Als Severus dies erklärte, bemerkte Remus, dass Hestia Hermine aufgeregt anstupste. Die beiden Hexen flüsterten kurz und schienen zu einer befriedigenden Lösung gekommen zu sein, da sich es sich beide auf ihren Stühlen bequem machten und der nächsten Frage zuhörten. Hestia lächelte und Remus war kurzzeitig in ihrem Blick gefangen. Warum waren ihm diese Augen vorher noch nicht aufgefallen? Als hätte sie seine Gedanken gehört, zwinkerte ihm Hestia zu. Er antwortete mit einem Lächeln. Vielleicht würde der Rest der Konferenz doch nicht so langweilig werden, wie er angenommen hatte.

***


Endlich war die Präsentation vorbei. Severus stieg vom Podium herunter, nur um von einigen Angestellten des Ministeriums angesprochen zu werden. Severus versuchte einen interessierten Gesichtsausdruck zu wahren als Cornelius Fudge darüber faselte, wie gut die Präsentation gewesen sei. In Wahrheit hörte er nur mit einem Ohr auf die Worte des Ministers. Seine Augen suchten unbewusst die Menge nach einem bestimmten Gesicht ab. Dann zog etwas was gesagt wurde, seine Aufmerksamkeit wieder zum Minister. "Ah, wo ist sie denn? Ah hier - Frau Krum! Ihre Hilfe bitte!" Der Minister winkte energisch und traf Remus fast am Kopf. Remus sah mit verdrehten Augen über des Ministers Schulter zu Severus und machte einen Schritt zurück.
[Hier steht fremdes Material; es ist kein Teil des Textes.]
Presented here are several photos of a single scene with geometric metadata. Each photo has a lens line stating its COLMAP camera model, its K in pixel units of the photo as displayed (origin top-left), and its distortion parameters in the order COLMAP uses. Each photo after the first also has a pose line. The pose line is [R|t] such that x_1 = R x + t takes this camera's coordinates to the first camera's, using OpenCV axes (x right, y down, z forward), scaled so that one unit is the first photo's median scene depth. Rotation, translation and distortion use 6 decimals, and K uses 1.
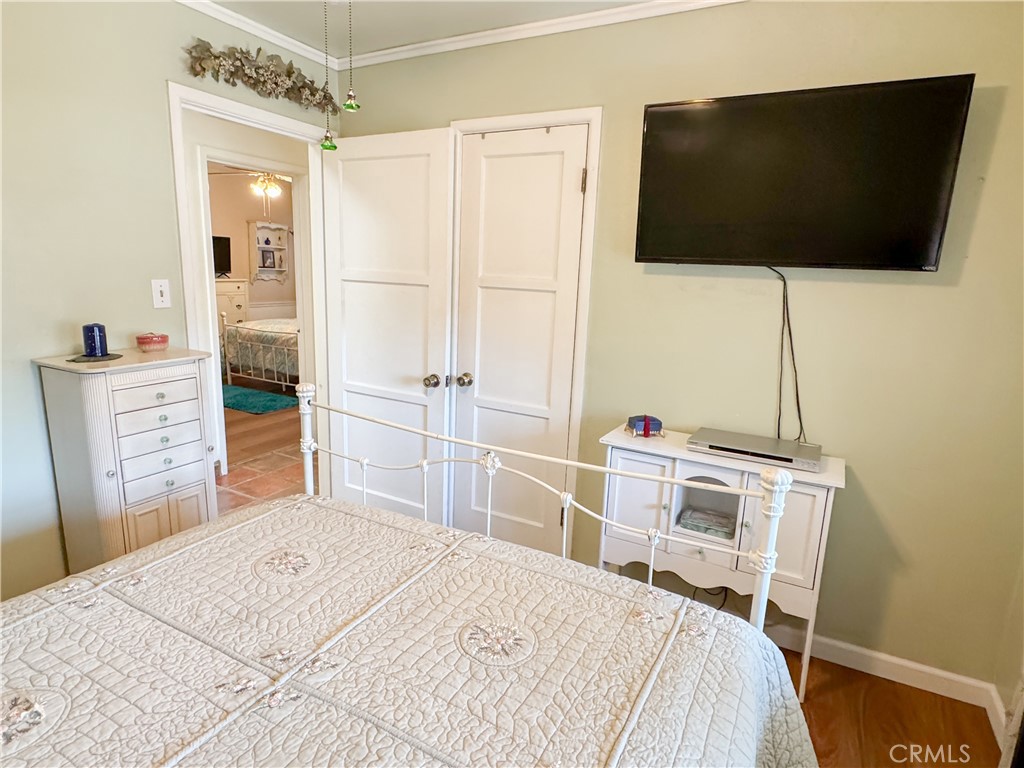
lens RADIAL K [[571.9, 0, 502.9], [0, 571.9, 387.2], [0, 0, 1]] dist [-0.001687, -0.004330]
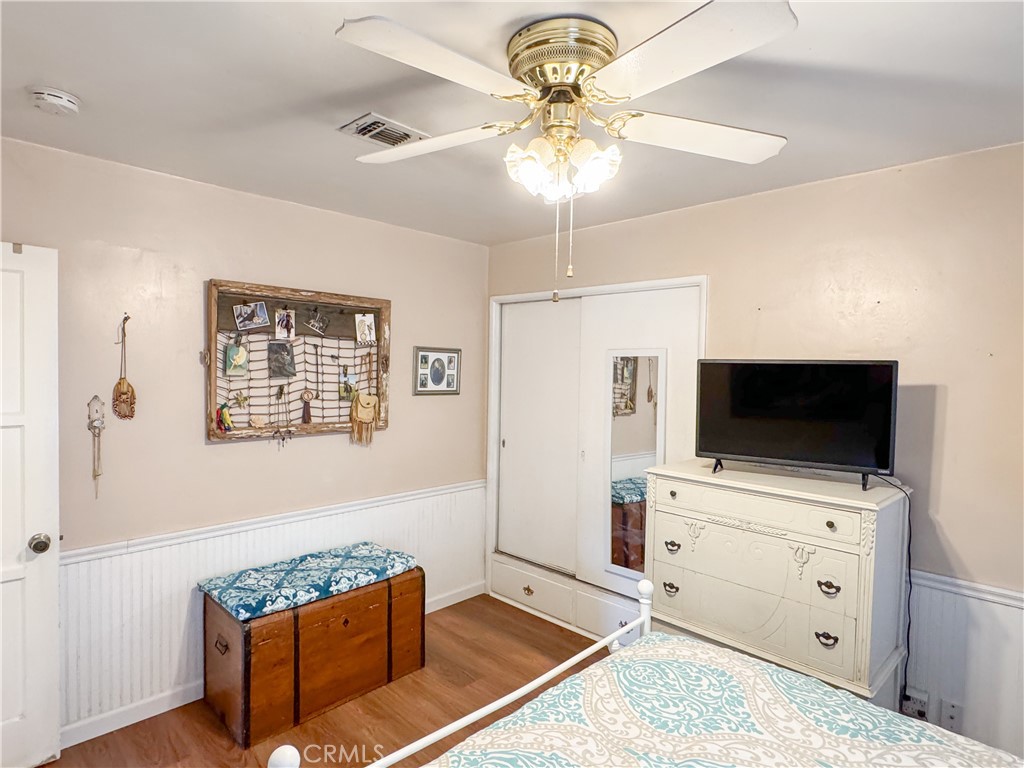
lens RADIAL K [[571.9, 0, 502.9], [0, 571.9, 387.2], [0, 0, 1]] dist [-0.001687, -0.004330]
pose [[-0.279642, -0.014598, -0.959993, -0.132199], [-0.232615, 0.971124, 0.052992, -0.218278], [0.931499, 0.238128, -0.274963, 0.900925]]
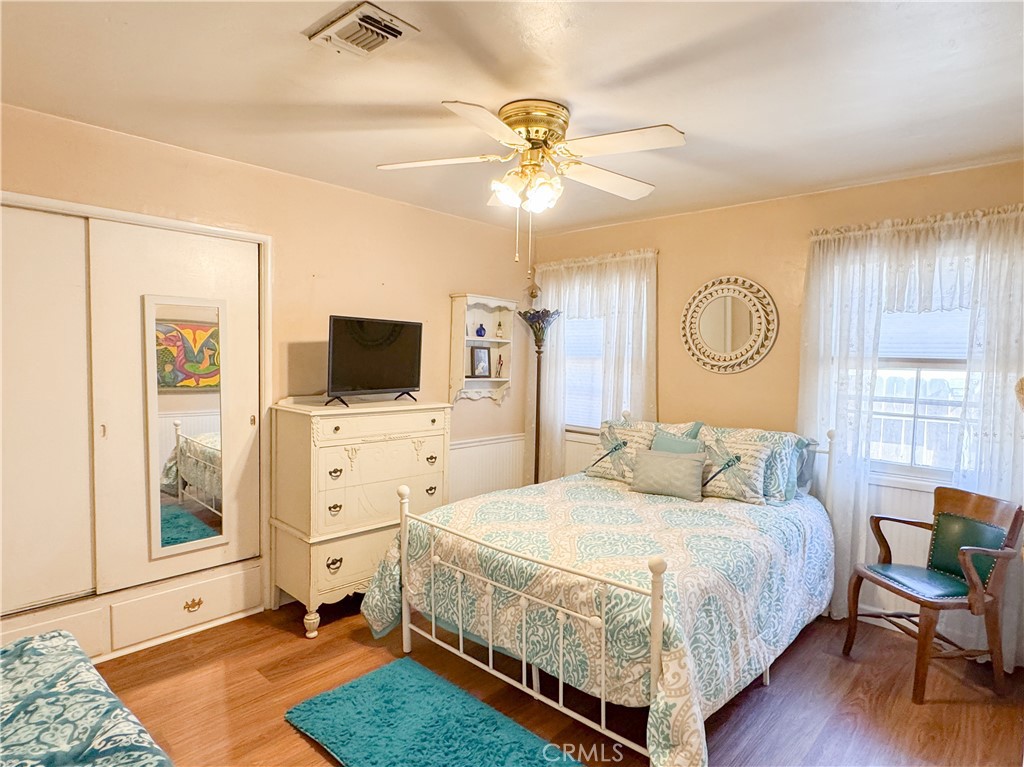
lens RADIAL K [[571.9, 0, 502.9], [0, 571.9, 386.7], [0, 0, 1]] dist [-0.001687, -0.004330]
pose [[0.966987, -0.005486, -0.254768, -0.278634], [-0.035439, 0.987158, -0.155768, -0.128848], [0.252351, 0.159654, 0.954374, 0.540646]]
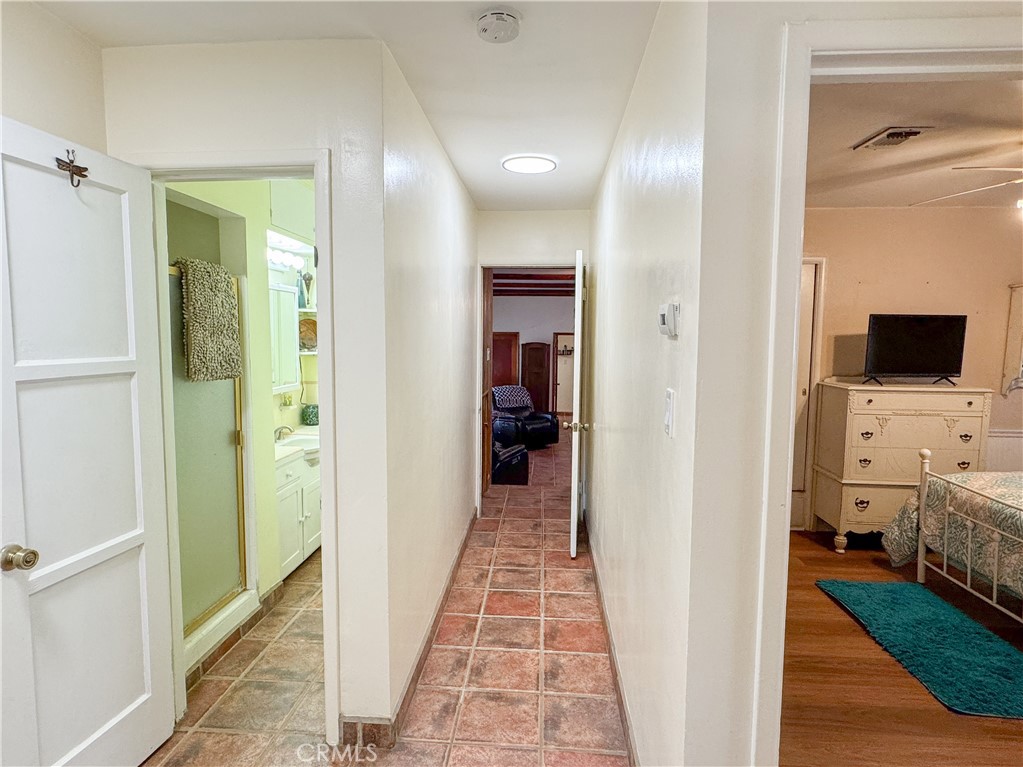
lens RADIAL K [[571.4, 0, 502.4], [0, 571.4, 386.7], [0, 0, 1]] dist [-0.001687, -0.004330]
pose [[0.402009, 0.042218, -0.914662, -0.143176], [-0.182506, 0.982586, -0.034861, -0.089133], [0.897263, 0.180946, 0.402713, 0.372991]]
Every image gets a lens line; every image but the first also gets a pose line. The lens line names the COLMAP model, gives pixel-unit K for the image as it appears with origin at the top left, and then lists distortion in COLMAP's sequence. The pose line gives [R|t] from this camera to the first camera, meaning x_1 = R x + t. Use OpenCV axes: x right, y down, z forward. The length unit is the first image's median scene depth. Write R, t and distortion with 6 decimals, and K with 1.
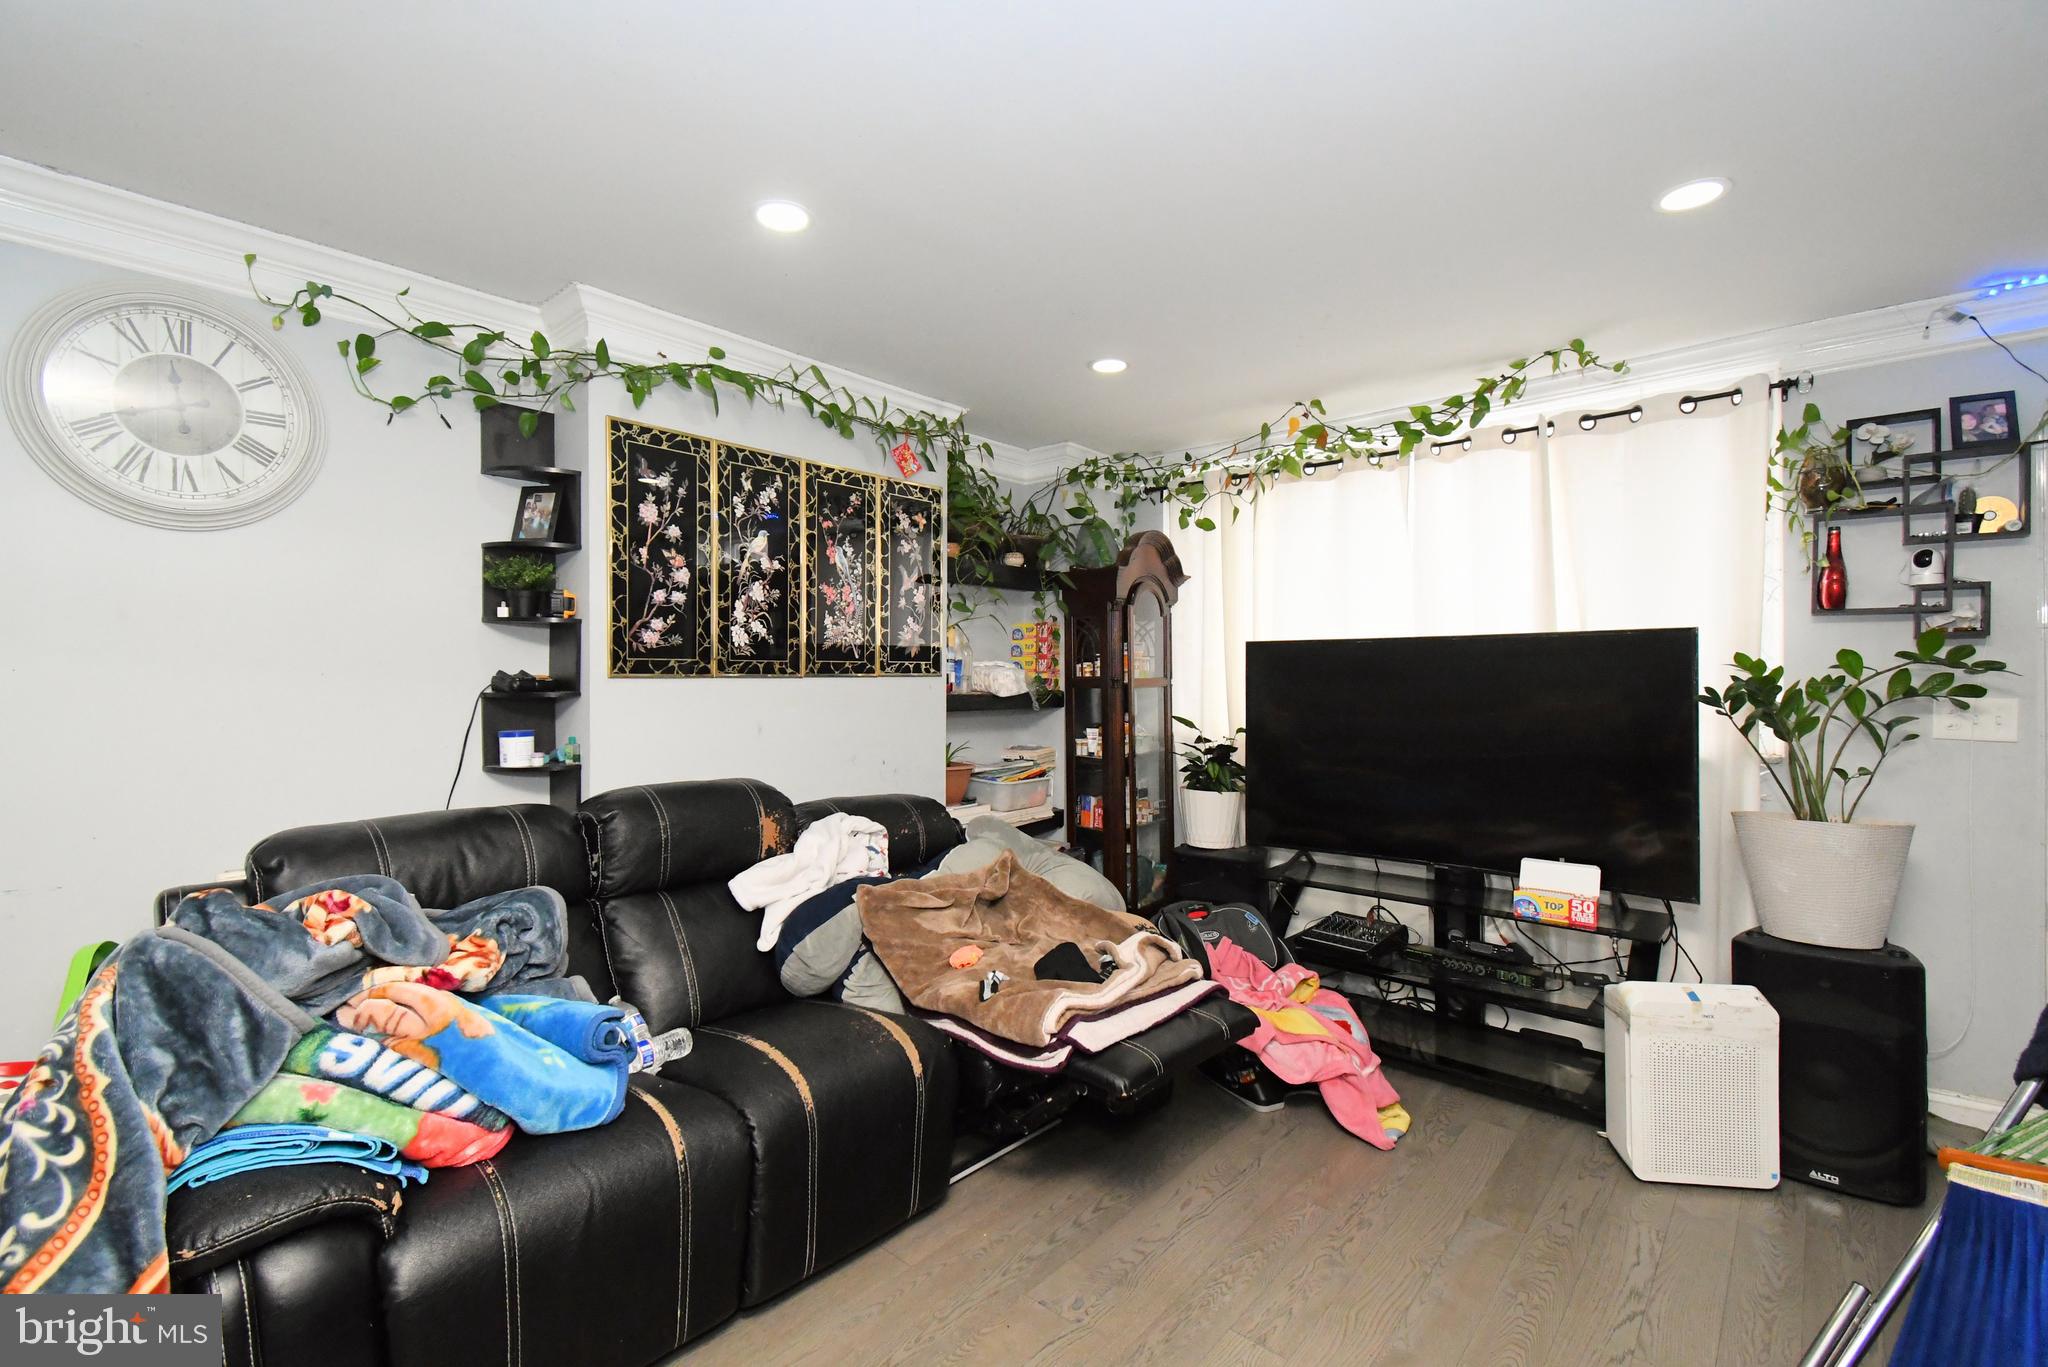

Hermine und Hestia kämpften sich ihren Weg durch die Menge, um zu ihnen zu stoßen. "Ja, Herr Fudge. Wie kann ich Ihnen helfen?" fragte Hermine den Minister respektvoll.

Fudge lächelte breit. "Frau Krum, einige Ihrer Kollegen -", er deutete hinter sich. Justin wich seiner Hand aus und grinste Hermine an, -"habe mir erzählt, dass Sie einen neuen Trank entwickelt haben - der Man-man..."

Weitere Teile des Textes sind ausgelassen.